Exercise goal >> The lines wanted are those in the data below that include "language".
-- Input follows --
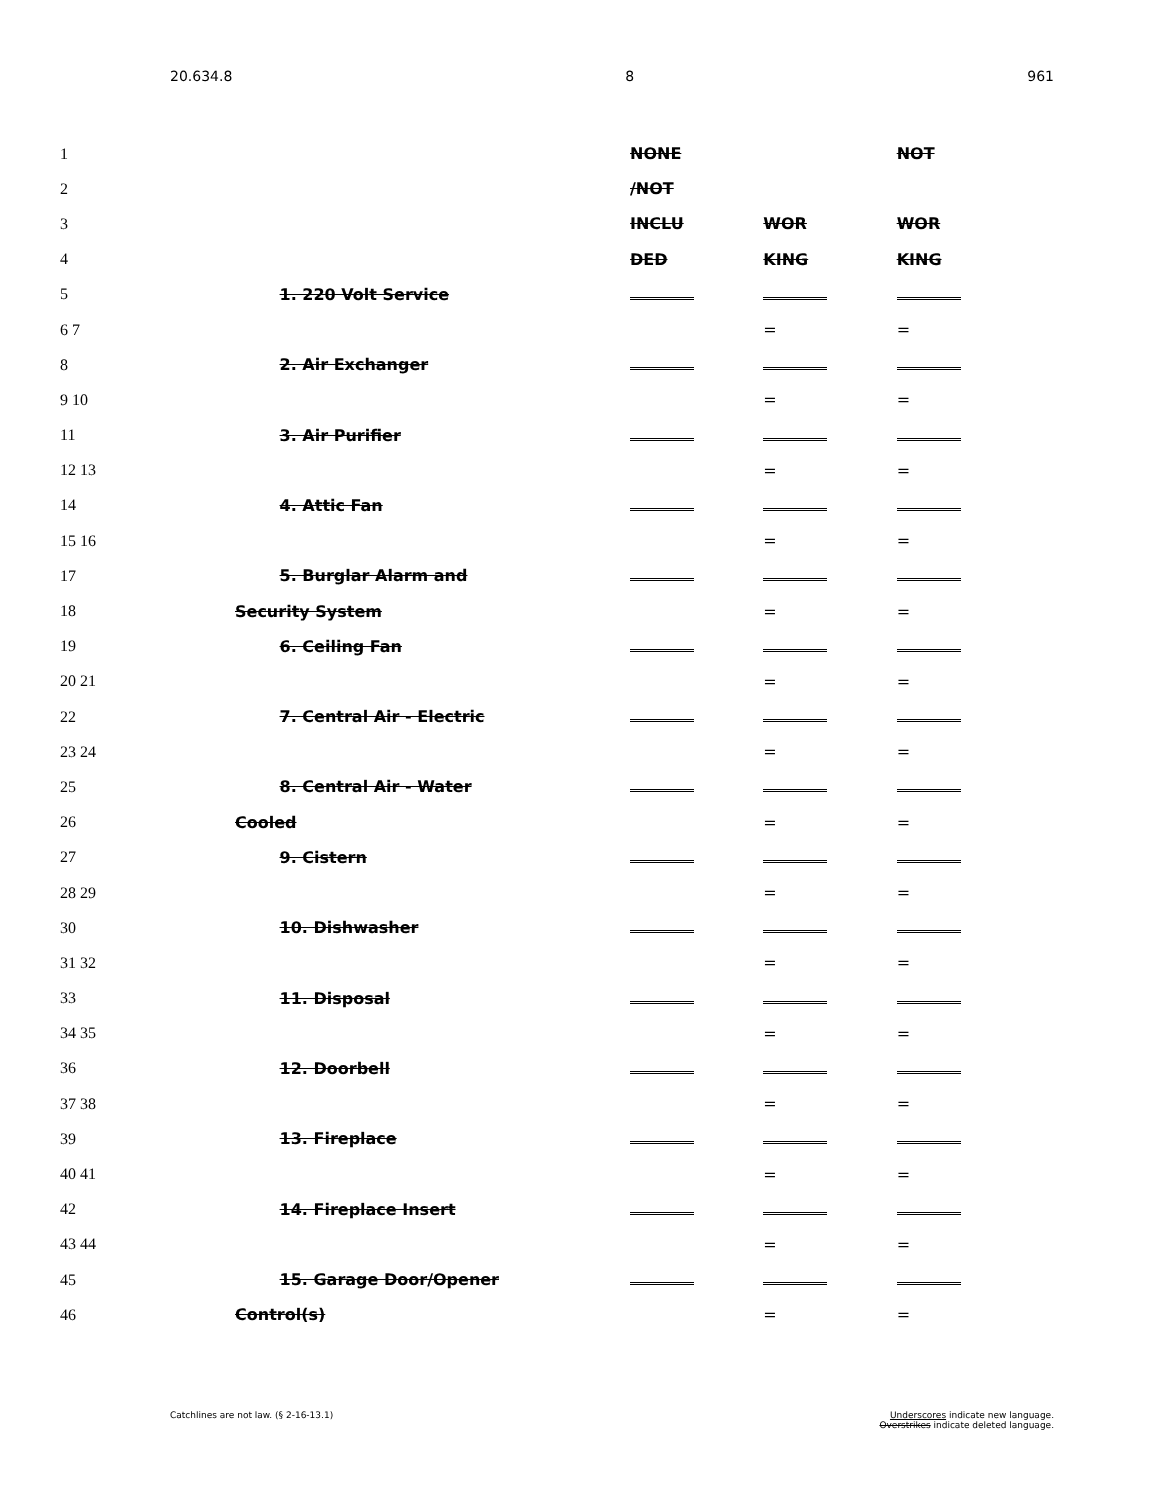20.634.8 8 961
| 1 | | NONE | | NOT |
| 2 | | /NOT | | |
| 3 | | INCLU | WOR | WOR |
| 4 | | DED | KING | KING |
| 5 | 1. 220 Volt Service | | | |
| 6 7 | | | = | = |
| 8 | 2. Air Exchanger | | | |
| 9 10 | | | = | = |
| 11 | 3. Air Purifier | | | |
| 12 13 | | | = | = |
| 14 | 4. Attic Fan | | | |
| 15 16 | | | = | = |
| 17 | 5. Burglar Alarm and | | | |
| 18 | Security System | | = | = |
| 19 | 6. Ceiling Fan | | | |
| 20 21 | | | = | = |
| 22 | 7. Central Air - Electric | | | |
| 23 24 | | | = | = |
| 25 | 8. Central Air - Water | | | |
| 26 | Cooled | | = | = |
| 27 | 9. Cistern | | | |
| 28 29 | | | = | = |
| 30 | 10. Dishwasher | | | |
| 31 32 | | | = | = |
| 33 | 11. Disposal | | | |
| 34 35 | | | = | = |
| 36 | 12. Doorbell | | | |
| 37 38 | | | = | = |
| 39 | 13. Fireplace | | | |
| 40 41 | | | = | = |
| 42 | 14. Fireplace Insert | | | |
| 43 44 | | | = | = |
| 45 | 15. Garage Door/Opener | | | |
| 46 | Control(s) | | = | = |
Catchlines are not law. (§ 2-16-13.1) Underscores indicate new language.
Overstrikes indicate deleted language.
-- Input concluded --
Solution >>
Catchlines are not law. (§ 2-16-13.1) Underscores indicate new language.
Overstrikes indicate deleted language.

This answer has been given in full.